"""

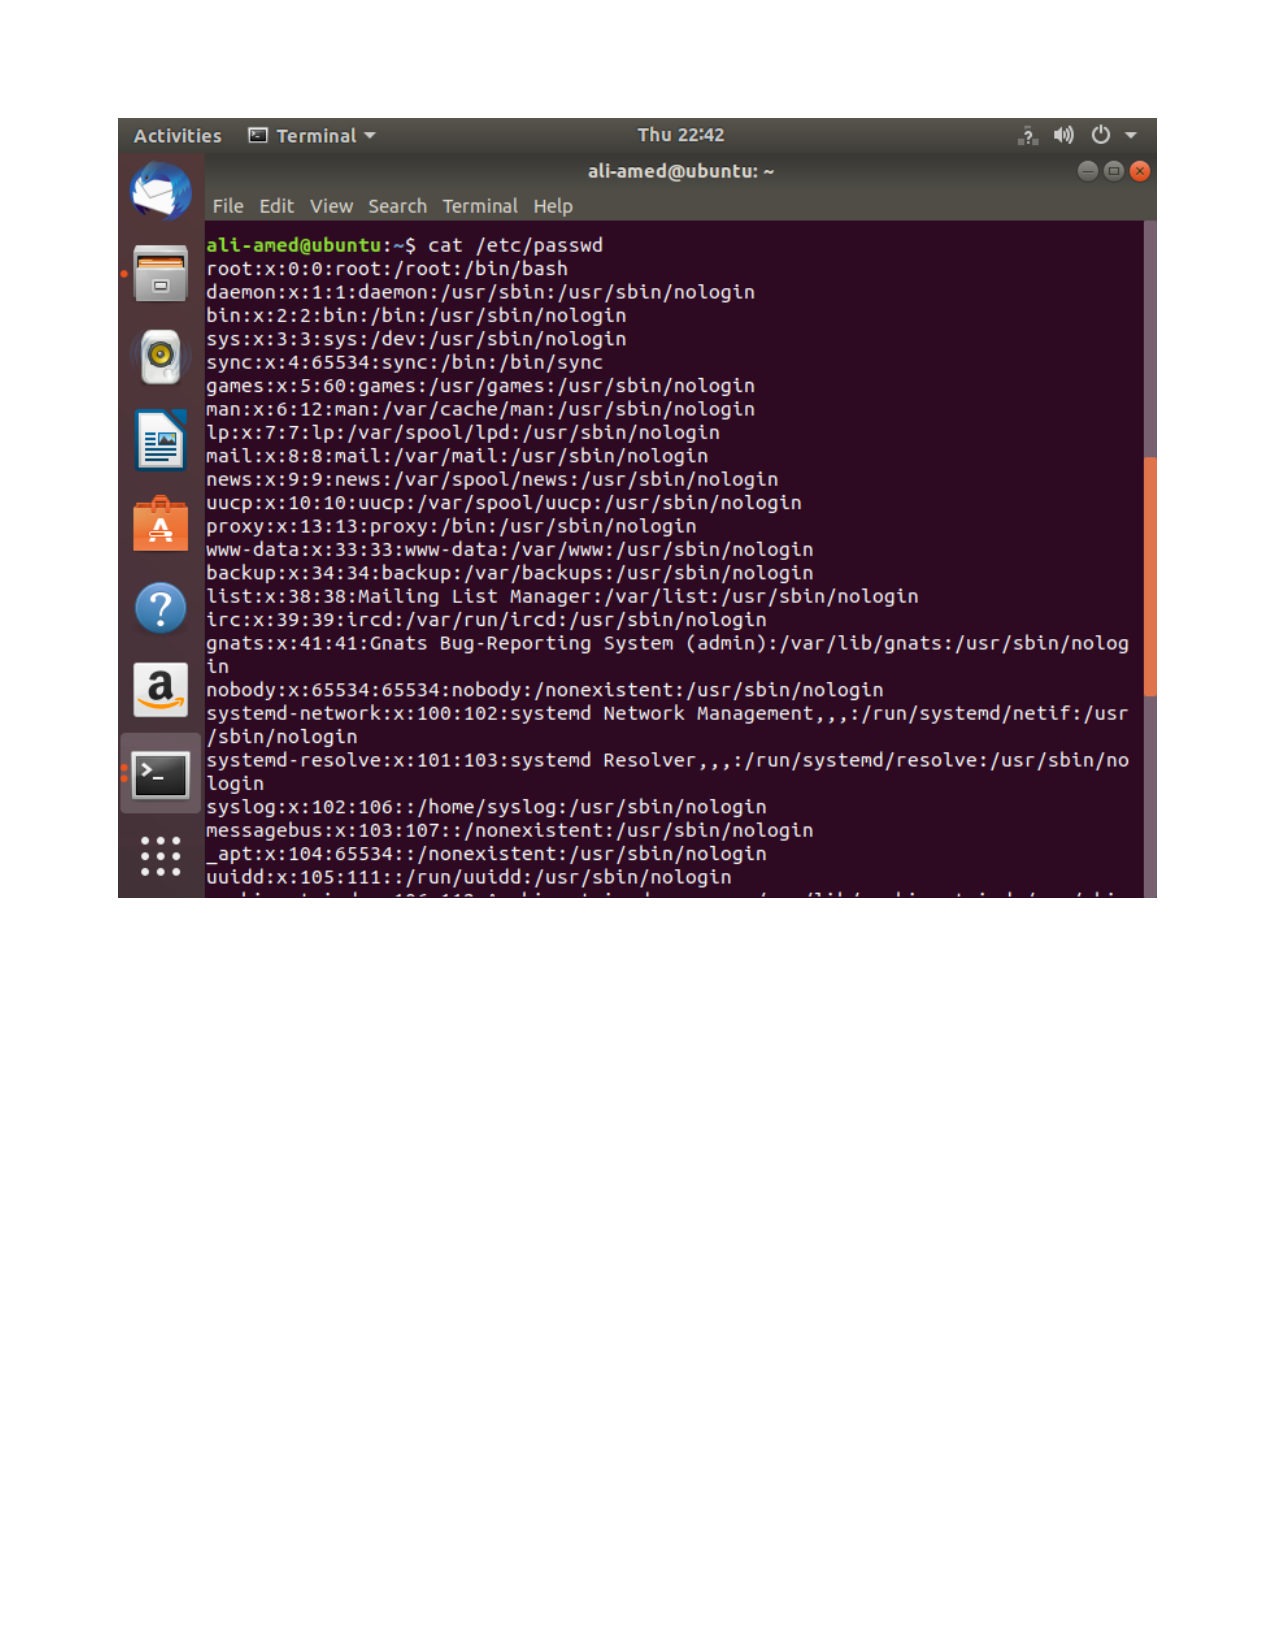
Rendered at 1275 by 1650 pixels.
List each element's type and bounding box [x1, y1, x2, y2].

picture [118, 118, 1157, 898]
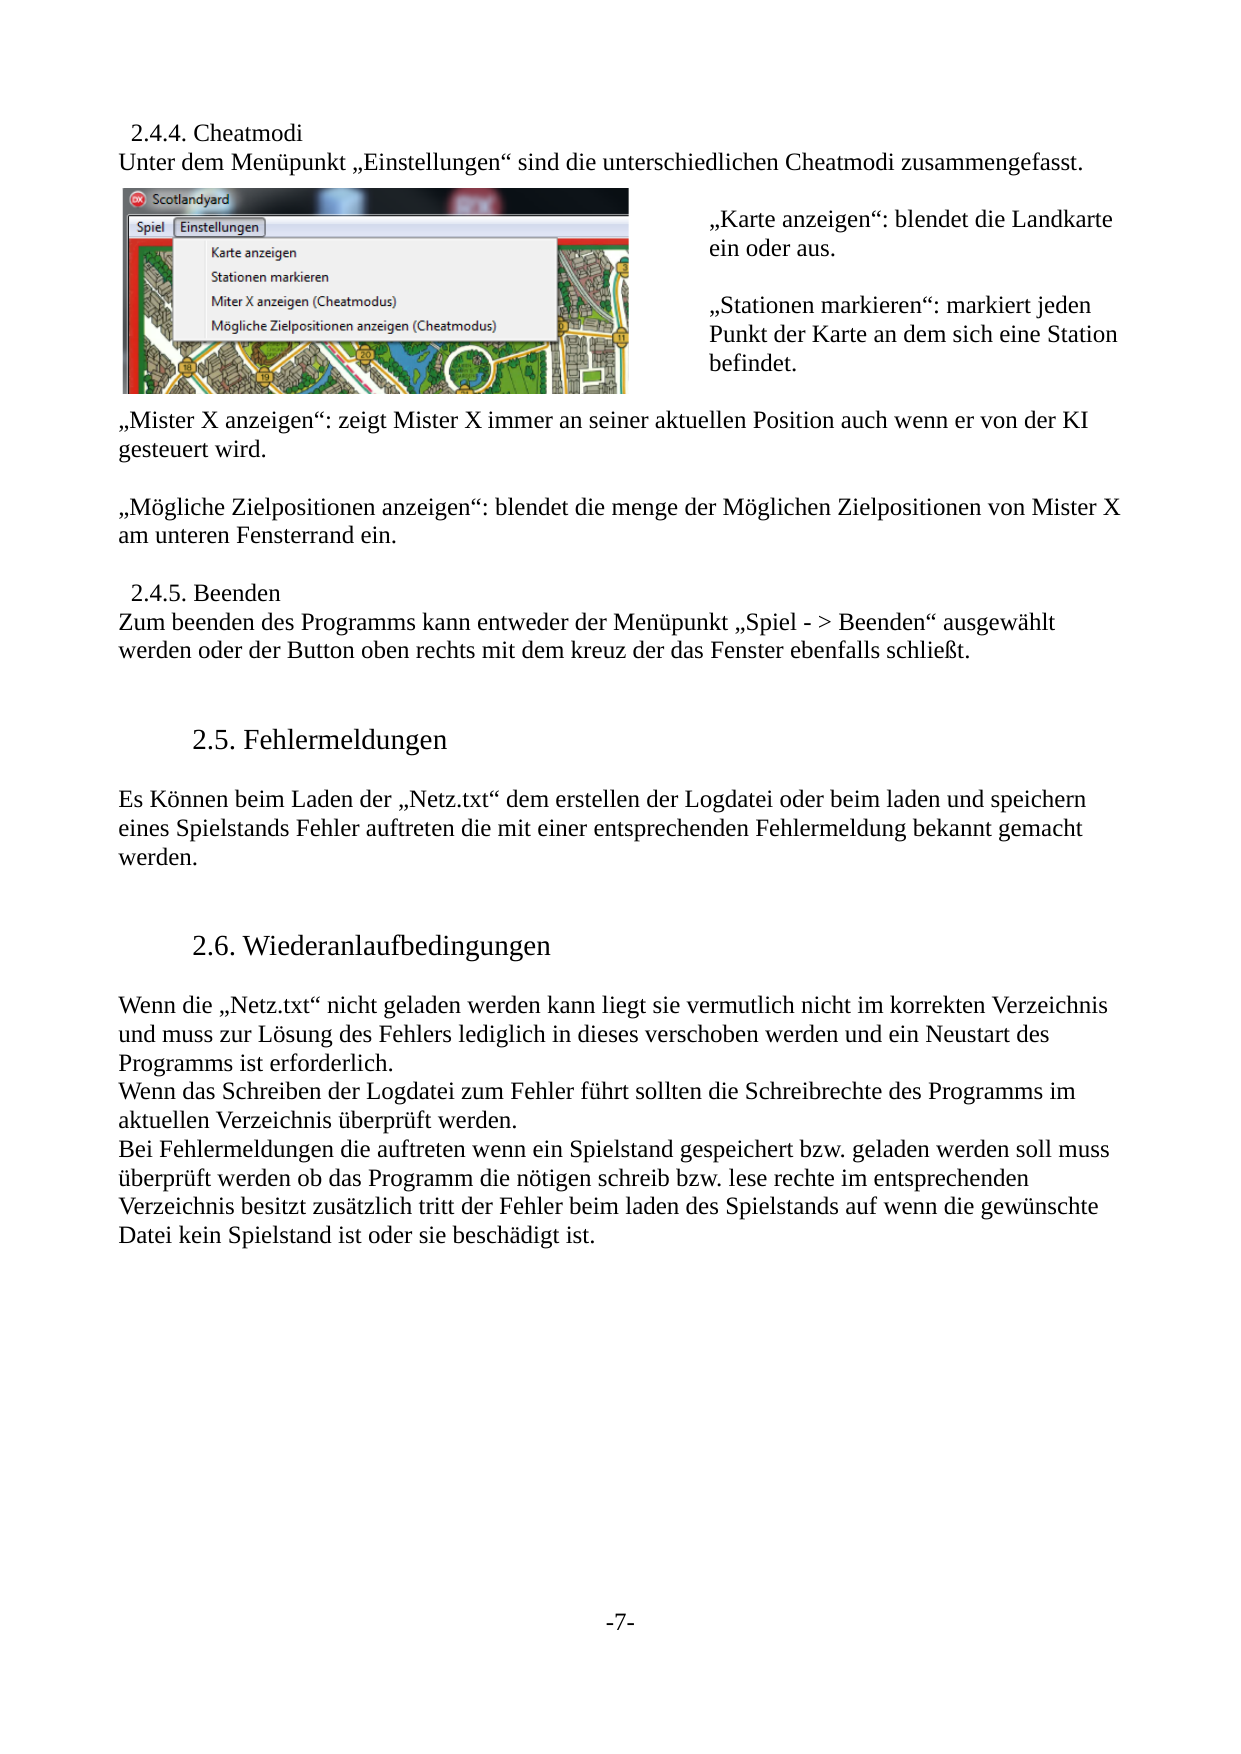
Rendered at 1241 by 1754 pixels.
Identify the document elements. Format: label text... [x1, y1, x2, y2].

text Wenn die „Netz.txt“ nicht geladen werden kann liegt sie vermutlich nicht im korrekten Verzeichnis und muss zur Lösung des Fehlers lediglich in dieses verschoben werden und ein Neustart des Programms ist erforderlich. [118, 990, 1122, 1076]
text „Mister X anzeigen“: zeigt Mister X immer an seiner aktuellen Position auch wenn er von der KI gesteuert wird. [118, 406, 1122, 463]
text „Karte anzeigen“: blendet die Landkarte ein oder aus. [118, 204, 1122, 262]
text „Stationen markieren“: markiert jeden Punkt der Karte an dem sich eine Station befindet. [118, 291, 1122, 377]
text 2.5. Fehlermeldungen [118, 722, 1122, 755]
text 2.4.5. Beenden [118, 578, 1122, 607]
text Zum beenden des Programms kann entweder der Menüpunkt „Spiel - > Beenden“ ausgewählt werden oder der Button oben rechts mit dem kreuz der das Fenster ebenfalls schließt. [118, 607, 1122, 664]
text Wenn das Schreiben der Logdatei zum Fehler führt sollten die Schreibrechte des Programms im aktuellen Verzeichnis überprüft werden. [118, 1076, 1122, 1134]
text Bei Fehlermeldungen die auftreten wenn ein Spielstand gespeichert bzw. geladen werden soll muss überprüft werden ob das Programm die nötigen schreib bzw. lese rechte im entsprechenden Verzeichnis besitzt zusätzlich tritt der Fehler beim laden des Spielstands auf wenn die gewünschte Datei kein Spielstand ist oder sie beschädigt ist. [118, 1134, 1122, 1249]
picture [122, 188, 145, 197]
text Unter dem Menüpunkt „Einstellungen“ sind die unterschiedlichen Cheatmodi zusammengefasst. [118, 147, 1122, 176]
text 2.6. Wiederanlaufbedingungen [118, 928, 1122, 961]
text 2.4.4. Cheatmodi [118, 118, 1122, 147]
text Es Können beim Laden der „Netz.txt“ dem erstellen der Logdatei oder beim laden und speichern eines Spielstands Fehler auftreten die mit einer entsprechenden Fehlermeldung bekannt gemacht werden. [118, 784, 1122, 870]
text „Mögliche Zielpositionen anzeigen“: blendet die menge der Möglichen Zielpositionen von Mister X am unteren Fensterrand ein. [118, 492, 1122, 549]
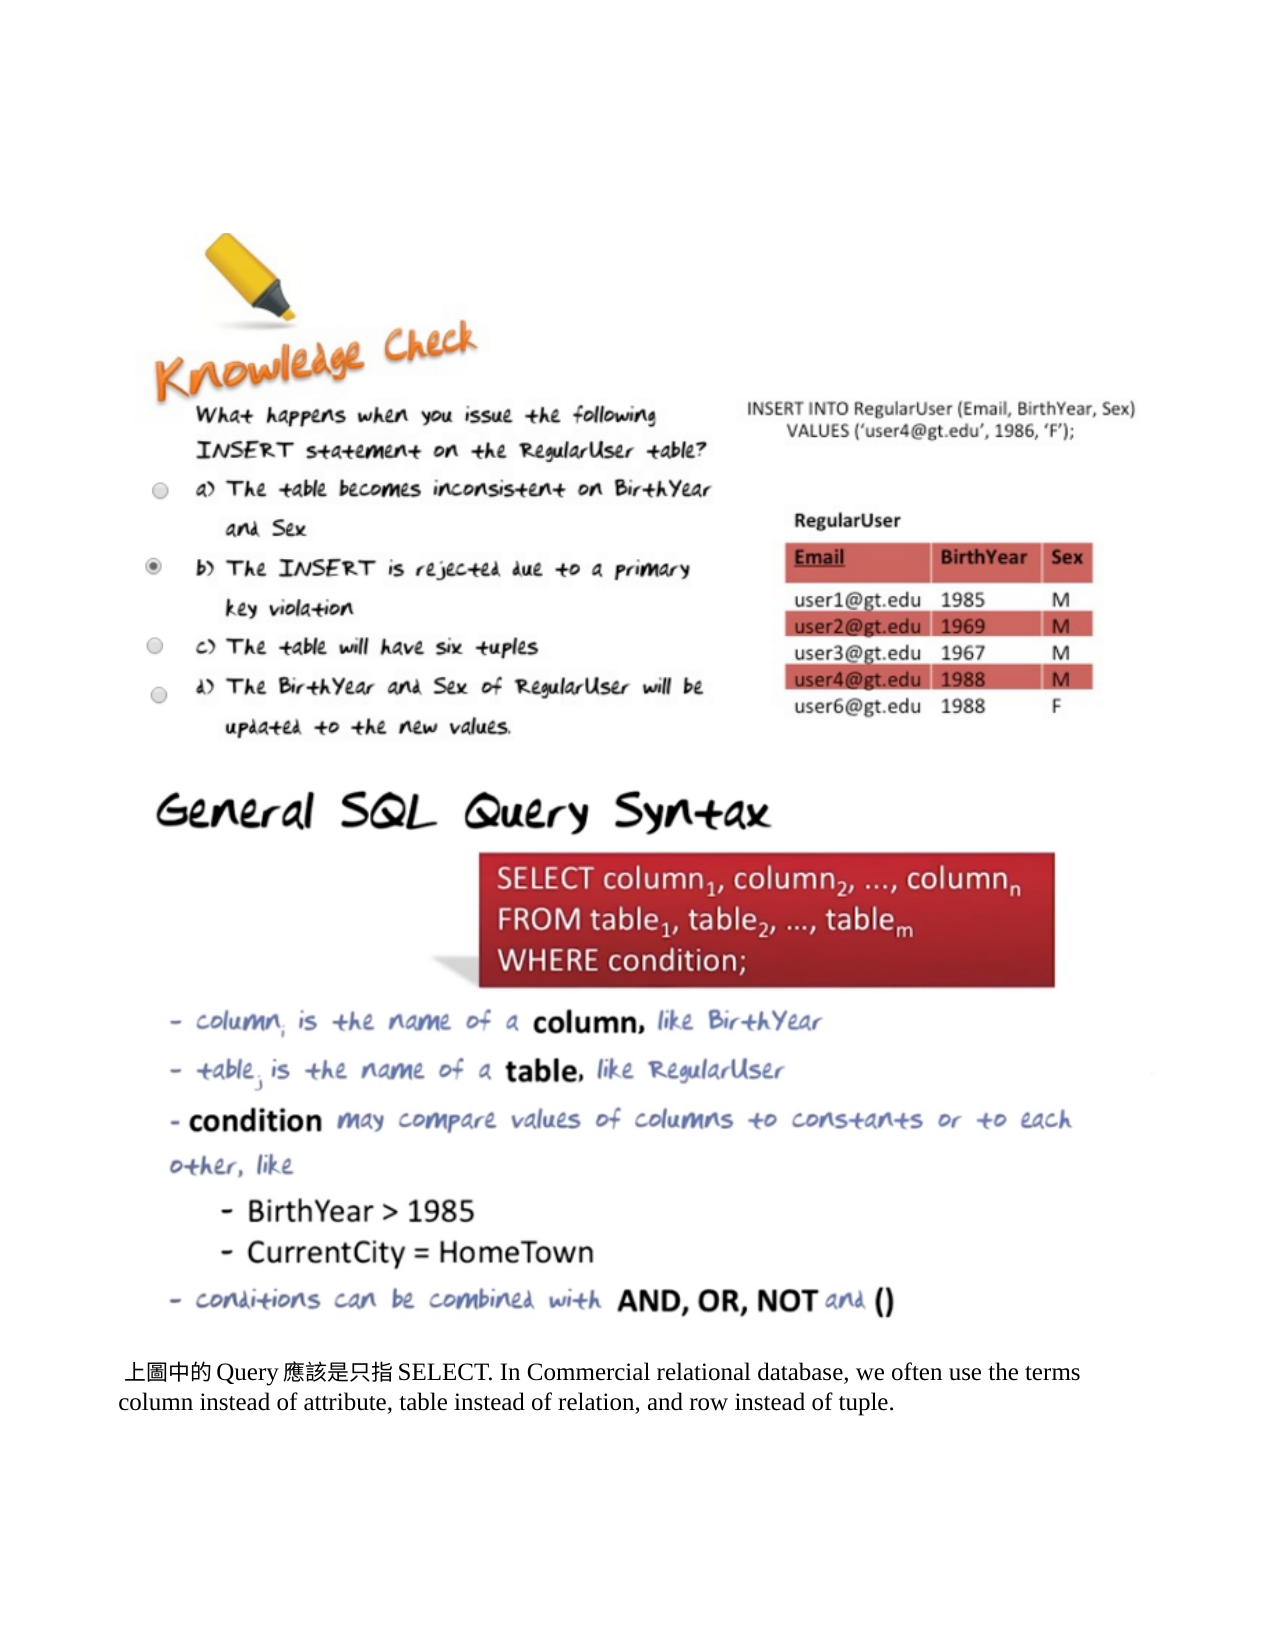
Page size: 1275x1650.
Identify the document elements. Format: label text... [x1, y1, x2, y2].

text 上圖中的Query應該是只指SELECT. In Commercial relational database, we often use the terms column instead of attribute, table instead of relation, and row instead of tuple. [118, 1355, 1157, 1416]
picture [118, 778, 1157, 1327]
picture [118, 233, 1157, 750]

"""

From the records, pull out and reproduce unchanged every line from the one containing "Rendered at 1241 by 1754 pixels." through the one containing "text Wenn das", including both of those lines.

[TASK RESPONSE]
Rendered at 1241 by 1754 pixels.
Identify the document elements. Format: label text... [x1, y1, x2, y2].

text Wenn die „Netz.txt“ nicht geladen werden kann liegt sie vermutlich nicht im korrekten Verzeichnis und muss zur Lösung des Fehlers lediglich in dieses verschoben werden und ein Neustart des Programms ist erforderlich. [118, 990, 1122, 1076]
text „Mister X anzeigen“: zeigt Mister X immer an seiner aktuellen Position auch wenn er von der KI gesteuert wird. [118, 406, 1122, 463]
text „Karte anzeigen“: blendet die Landkarte ein oder aus. [118, 204, 1122, 262]
text „Stationen markieren“: markiert jeden Punkt der Karte an dem sich eine Station befindet. [118, 291, 1122, 377]
text 2.5. Fehlermeldungen [118, 722, 1122, 755]
text 2.4.5. Beenden [118, 578, 1122, 607]
text Zum beenden des Programms kann entweder der Menüpunkt „Spiel - > Beenden“ ausgewählt werden oder der Button oben rechts mit dem kreuz der das Fenster ebenfalls schließt. [118, 607, 1122, 664]
text Wenn das Schreiben der Logdatei zum Fehler führt sollten die Schreibrechte des Programms im aktuellen Verzeichnis überprüft werden. [118, 1076, 1122, 1134]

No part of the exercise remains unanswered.